Lauber was then sent to a Fallujah hospital. Lauber and the Humvee's driver, whose left arm was injured in the blast, were transported to Germany for treatment.

Calling his fiancee and his parents after he was injured was difficult, Lauber said.

"When I told my dad I got hurt, the first thing he asked was, 'Do you still have all your limbs?'" he said.

Lauber was eventually transferred to the National Naval Medical Center in Bethesda, Md., before returning home. He will receive a Purple Heart for his injuries.

Lauber, a 2004 Sacred Heart graduate, said he was the only student from his class to enlist in the military.

He said he knew deployment to Iraq was likely when he enlisted, but the prospect of going into combat did not deter him from becoming a Marine, which was his childhood dream. His father was a Marine, serving in a military prison in North Carolina during the late '70s, and his grandfather was a Marine in the Korean war.

"People asked me if I knew if there was a war going on when I joined," he said. "I knew what could happen, but I never wanted to be a selfish person. I've always wanted to do this."

Lauber won't be returning to duty anytime soon. As a Marine reservist, he would have completed his tour by the end of October before being placed on a two-year furlough.

"The hardest thing about coming home was leaving my buddies," Lauber said. "Getting on the plane without everyone else, you don't feel right. It's like leaving your family behind."

After he recovers, Lauber plans to remain in the Marine Corps reserve, participating in the monthly training sessions while he attends an aviation school in Long Island, N.Y., to get his pilot's license.
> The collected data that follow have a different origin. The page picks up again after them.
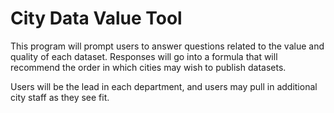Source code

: # City Data Value Tool

This program will prompt users to answer questions related to the value and quality of each dataset. 
Responses will go into a formula that will recommend the order in which cities may wish to publish datasets.

Users will be the lead in each department, and users may pull in additional city staff as they see fit.

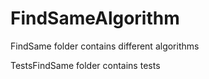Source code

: # FindSameAlgorithm
FindSame folder contains different algorithms

TestsFindSame folder contains tests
After his two-year furlough period is completed, he could be deployed again.

For the next few months, Lauber will stay at home to focus on his recovery. He had his first checkup at the Veterans Administration hospital in Newington on Wednesday morning, and will return periodically for checkups and routine psychological evaluations. He will also attend physical therapy sessions to regain strength and mobility in his leg.

His fiancee, 19-year-old Shea Ayotte of Waterbury, is taking a semester off at Western Connecticut State University to drive Lauber to his appointments.

"It's nice to have him home," she said. "I can sleep again."